* Dataset records:
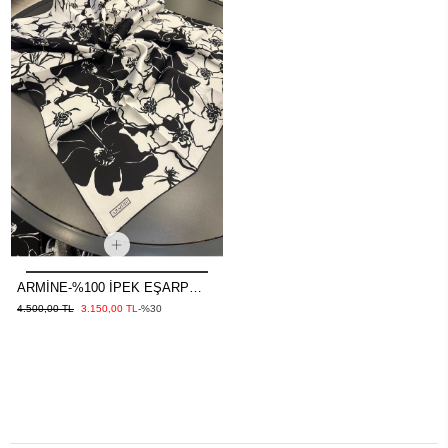
ARMİNE-%100 İPEK EŞARP
SİYAH
4.500,00 TL
3.150,00 TL
-%30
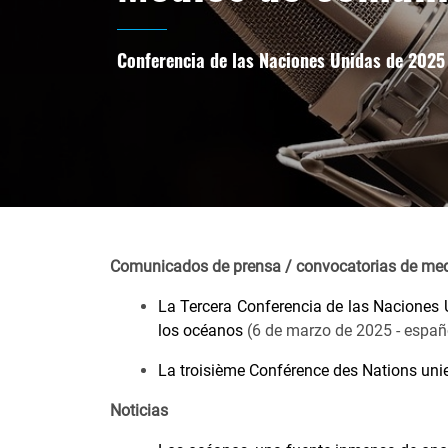
Conferencia de las Naciones Unidas de 2025
Comunicados de prensa / convocatorias de me
La Tercera Conferencia de las Naciones 
los océanos
(6 de marzo de 2025 - españ
La troisième Conférence des Nations unies 
Noticias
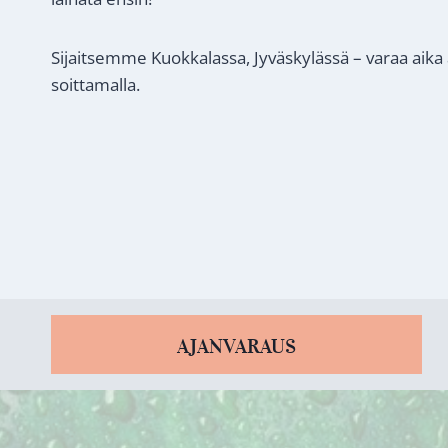
Sijaitsemme Kuokkalassa, Jyväskylässä – varaa aika
soittamalla.
AJANVARAUS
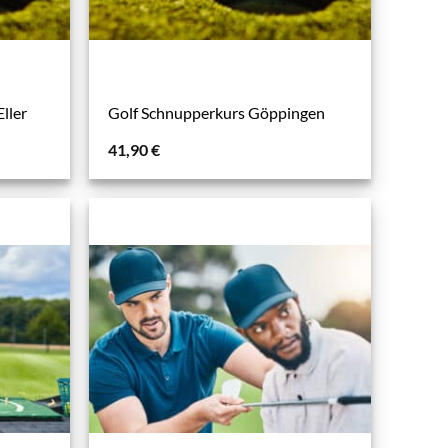
ller
Golf Schnupperkurs Göppingen
41,90
€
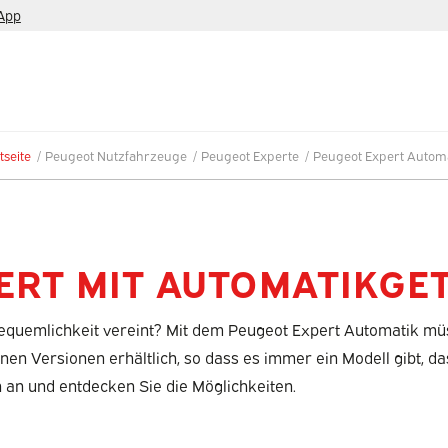
App
tseite
/
Peugeot Nutzfahrzeuge
/
Peugeot Experte
/
Peugeot Expert Autom
ERT MIT AUTOMATIKGE
equemlichkeit vereint? Mit dem Peugeot Expert Automatik mü
denen Versionen erhältlich, so dass es immer ein Modell gibt, 
n an und entdecken Sie die Möglichkeiten.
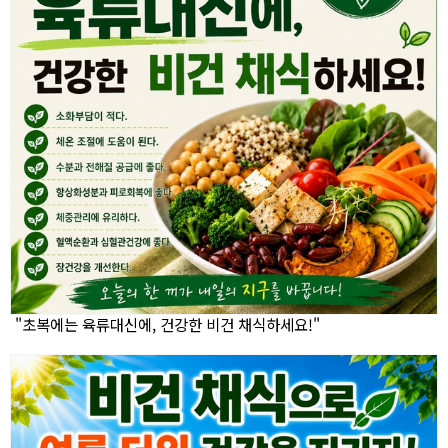
"초복에는 육류대신에, 건강한 비건 채식하세요!"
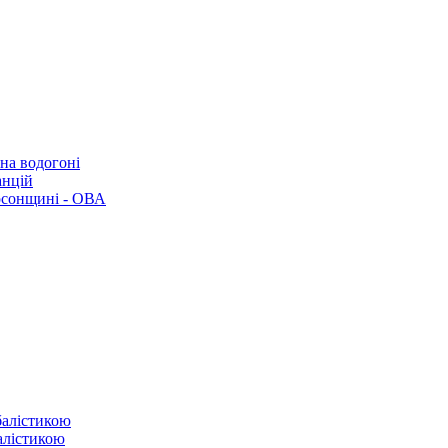
 на водогоні
анцій
рсонщині - ОВА
балістикою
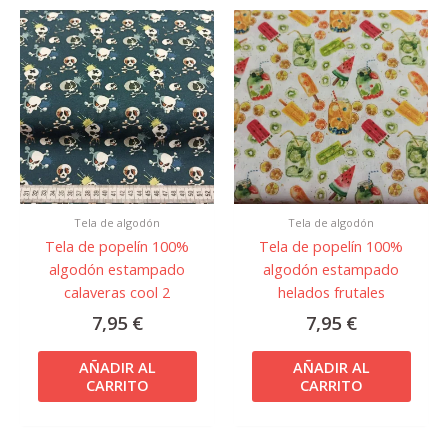
Tela de algodón
Tela de algodón
Tela de popelín 100%
Tela de popelín 100%
algodón estampado
algodón estampado
calaveras cool 2
helados frutales
7,95
€
7,95
€
AÑADIR AL
AÑADIR AL
CARRITO
CARRITO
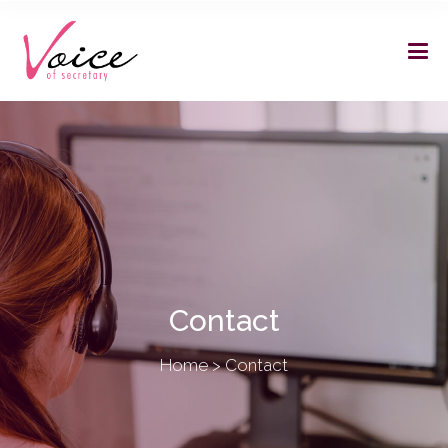
Contact
Home
>
Contact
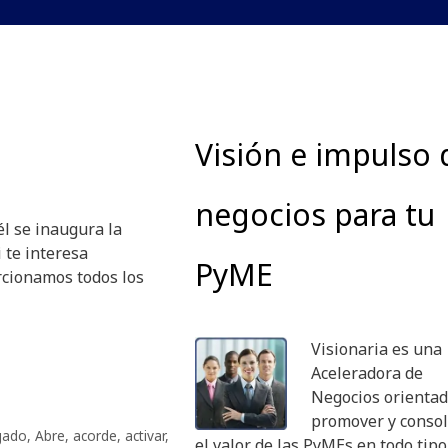
Visión e impulso 
negocios para tu
él se inaugura la
 te interesa
PyME
rcionamos todos los
Visionaria es una
Aceleradora de
Negocios orientad
promover y consol
gado
,
Abre
,
acorde
,
activar
,
el valor de las PyMEs en todo tipo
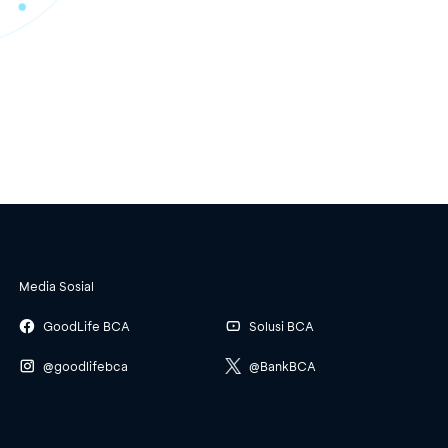
Media Sosial
GoodLife BCA
Solusi BCA
@goodlifebca
@BankBCA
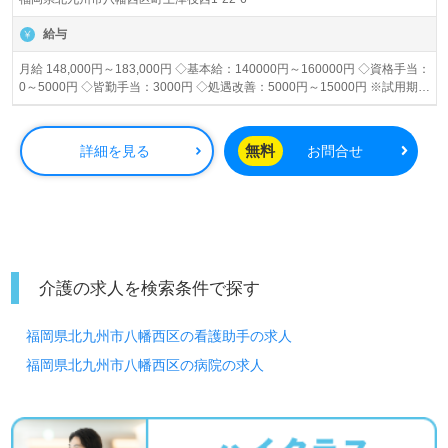
給与
月給 148,000円～183,000円 ◇基本給：140000円～160000円 ◇資格手当：
0～5000円 ◇皆勤手当：3000円 ◇処遇改善：5000円～15000円 ※試用期間
中の給与の変動なし
無料
詳細を見る
お問合せ
介護の求人を検索条件で探す
福岡県北九州市八幡西区の看護助手の求人
福岡県北九州市八幡西区の病院の求人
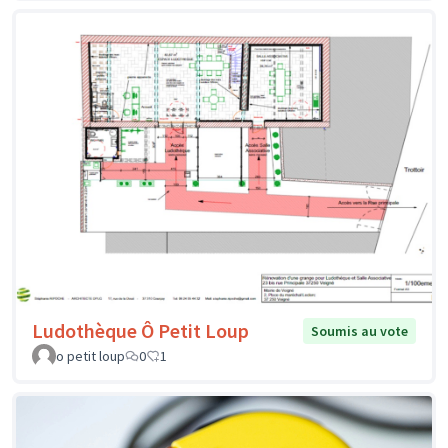
Ludothèque Ô Petit Loup
Soumis au vote
o petit loup
0
1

* Written task: Output only the lines above from the line that holds "te interesa" through the line that holds "Soumis au vote", both ends included, and exclude pictures.

* Expected answer:
 te interesa
PyME
rcionamos todos los
Visionaria es una
Aceleradora de
Negocios orientad
promover y consol
gado
,
Abre
,
acorde
,
activar
,
el valor de las PyMEs en todo tipo
Media Sosial
GoodLife BCA
Solusi BCA
@goodlifebca
@BankBCA
給与
月給 148,000円～183,000円 ◇基本給：140000円～160000円 ◇資格手当：
0～5000円 ◇皆勤手当：3000円 ◇処遇改善：5000円～15000円 ※試用期間
中の給与の変動なし
無料
詳細を見る
お問合せ
介護の求人を検索条件で探す
福岡県北九州市八幡西区の看護助手の求人
福岡県北九州市八幡西区の病院の求人
Ludothèque Ô Petit Loup
Soumis au vote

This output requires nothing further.